To run that playbook, switch start_test.yml
with site.yml
when running a performance test.
ansible-playbook site.yml \
-i inventories/filters/saml \
-vvvv
You can re-run a test using the same cloud resources by simply running the start_test.yml
playbook again.
You can even specify different configuration overrides in subsequent runs, although there are some limitations.
For example, you can enable Saxon for a subsequent run, but you can’t disable it afterwards.
Also, if you don’t want the Repose JVM already warmed up from the previous run, you should have Ansible restart the Repose service.
This feature is considered experimental.
ansible-playbook start_test.yml \
-i inventories/filters/saml \
-e '{repose: {service: {state: restarted}, systemd_opts: {use_saxon: true}}}' \
-vvvv
You can specify the base name of the directory containing the Gatling results in the configuration overrides.

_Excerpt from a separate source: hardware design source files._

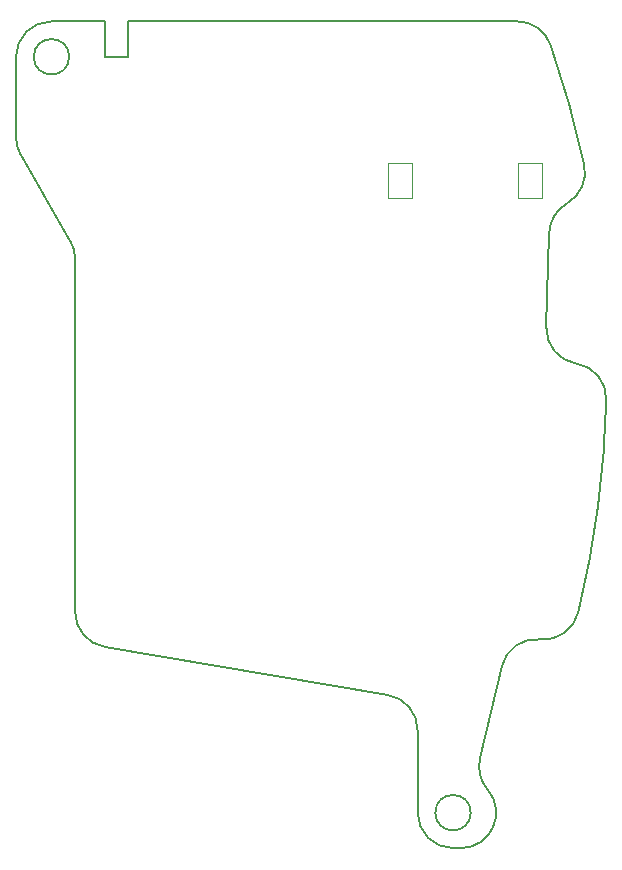
<source format=gbr>
%TF.GenerationSoftware,KiCad,Pcbnew,(6.0.8)*%
%TF.CreationDate,2023-04-16T02:33:25+09:00*%
%TF.ProjectId,ORION_sub_v2,4f52494f-4e5f-4737-9562-5f76322e6b69,rev?*%
%TF.SameCoordinates,Original*%
%TF.FileFunction,Profile,NP*%
%FSLAX46Y46*%
G04 Gerber Fmt 4.6, Leading zero omitted, Abs format (unit mm)*
G04 Created by KiCad (PCBNEW (6.0.8)) date 2023-04-16 02:33:25*
%MOMM*%
%LPD*%
G01*
G04 APERTURE LIST*
%TA.AperFunction,Profile*%
%ADD10C,0.200000*%
%TD*%
%TA.AperFunction,Profile*%
%ADD11C,0.100000*%
%TD*%
G04 APERTURE END LIST*
D10*
X95996744Y-107457488D02*
X120003256Y-111542512D01*
X96000000Y-57500000D02*
X96000000Y-54500000D01*
X122500000Y-121500000D02*
G75*
G03*
X125500000Y-124500000I3000000J0D01*
G01*
X133760108Y-56512191D02*
G75*
G03*
X130927385Y-54500000I-2832708J-987809D01*
G01*
X88500000Y-57500000D02*
X88500000Y-64317931D01*
X98000000Y-57500000D02*
X96000000Y-57500000D01*
X122500000Y-114500000D02*
G75*
G03*
X120003256Y-111542512I-3000000J0D01*
G01*
X91500000Y-54500000D02*
G75*
G03*
X88500000Y-57500000I0J-3000000D01*
G01*
X88901924Y-65817931D02*
X93098076Y-73085880D01*
X125500000Y-124500000D02*
X126153195Y-124500000D01*
X132866960Y-106824531D02*
G75*
G03*
X136101625Y-104549228I319340J2982931D01*
G01*
X138476194Y-86512807D02*
G75*
G03*
X135940616Y-83477805I-2999194J71007D01*
G01*
X136101625Y-104549228D02*
G75*
G03*
X138476165Y-86512806I-82601625J20049228D01*
G01*
X93500000Y-104500000D02*
G75*
G03*
X95996744Y-107457488I3000000J0D01*
G01*
X135158481Y-69909201D02*
G75*
G03*
X133642254Y-72428578I1482419J-2608099D01*
G01*
X122500000Y-114500000D02*
X122500000Y-121500000D01*
X88499985Y-64317931D02*
G75*
G03*
X88901924Y-65817931I3000015J31D01*
G01*
X126153195Y-124499996D02*
G75*
G03*
X128429919Y-119546407I5J2999996D01*
G01*
X98000000Y-54500000D02*
X98000000Y-57500000D01*
X93000000Y-57500000D02*
G75*
G03*
X93000000Y-57500000I-1500000J0D01*
G01*
X135158507Y-69909246D02*
G75*
G03*
X136609310Y-66671859I-1482507J2608146D01*
G01*
X127000000Y-121500000D02*
G75*
G03*
X127000000Y-121500000I-1500000J0D01*
G01*
X127787159Y-116902440D02*
X129628156Y-109117150D01*
X93500010Y-74585880D02*
G75*
G03*
X93098076Y-73085880I-3000010J-20D01*
G01*
D11*
X120000000Y-66500000D02*
X122000000Y-66500000D01*
X122000000Y-66500000D02*
X122000000Y-69500000D01*
X122000000Y-69500000D02*
X120000000Y-69500000D01*
X120000000Y-69500000D02*
X120000000Y-66500000D01*
D10*
X130927385Y-54500000D02*
X98000000Y-54500000D01*
X96000000Y-54500000D02*
X91500000Y-54500000D01*
X93500000Y-74585880D02*
X93500000Y-104500000D01*
X133405539Y-80425075D02*
X133642254Y-72428578D01*
X127787139Y-116902435D02*
G75*
G03*
X128429919Y-119546407I2919461J-690365D01*
G01*
D11*
X131000000Y-66500000D02*
X133000000Y-66500000D01*
X133000000Y-66500000D02*
X133000000Y-69500000D01*
X133000000Y-69500000D02*
X131000000Y-69500000D01*
X131000000Y-69500000D02*
X131000000Y-66500000D01*
D10*
X136609312Y-66671859D02*
G75*
G03*
X133760095Y-56512195I-83110312J-17828441D01*
G01*
X133405473Y-80425073D02*
G75*
G03*
X135940616Y-83477805I2998727J-88727D01*
G01*
X132866953Y-106824590D02*
G75*
G03*
X129628156Y-109117150I-319353J-2982910D01*
G01*
M02*

</source>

For example, if you wanted the base name custom-base-name
(resulting in a directory name resembling custom-base-name-repose-1487812914968
), you would run:
ansible-playbook start_test.yml \
-i inventories/filters/saml \
-e '{gatling: {results: {output_dir: custom-base-name}}}' \
-vvvv
Running a performance test with a unique naming prefix enables you to run a particular inventory multiple times simultaneously (each run requires a unique prefix):
ansible-playbook start_test.yml \
-i inventories/filters/saml \
-e '{cloud: {naming_prefix: perf_saml_many_issuers}, gatling: {test: {params: {saml: {num_of_issuers: 100}}}}}' \
-vvvv
If you’re using the stop_test.yml
playbook to clean up your cloud resources, you’ll need to include the unique prefix to ensure the correct resources are deleted.
If the prefix is not specified, the wrong cloud resources or no cloud resources could end up being deleted, and in both cases, no error will be returned (due to idempotency).
ansible-playbook stop_test.yml \
-i inventories/filters/saml \
-e '{cloud: {naming_prefix: perf_saml_many_issuers}}' \
-vvvv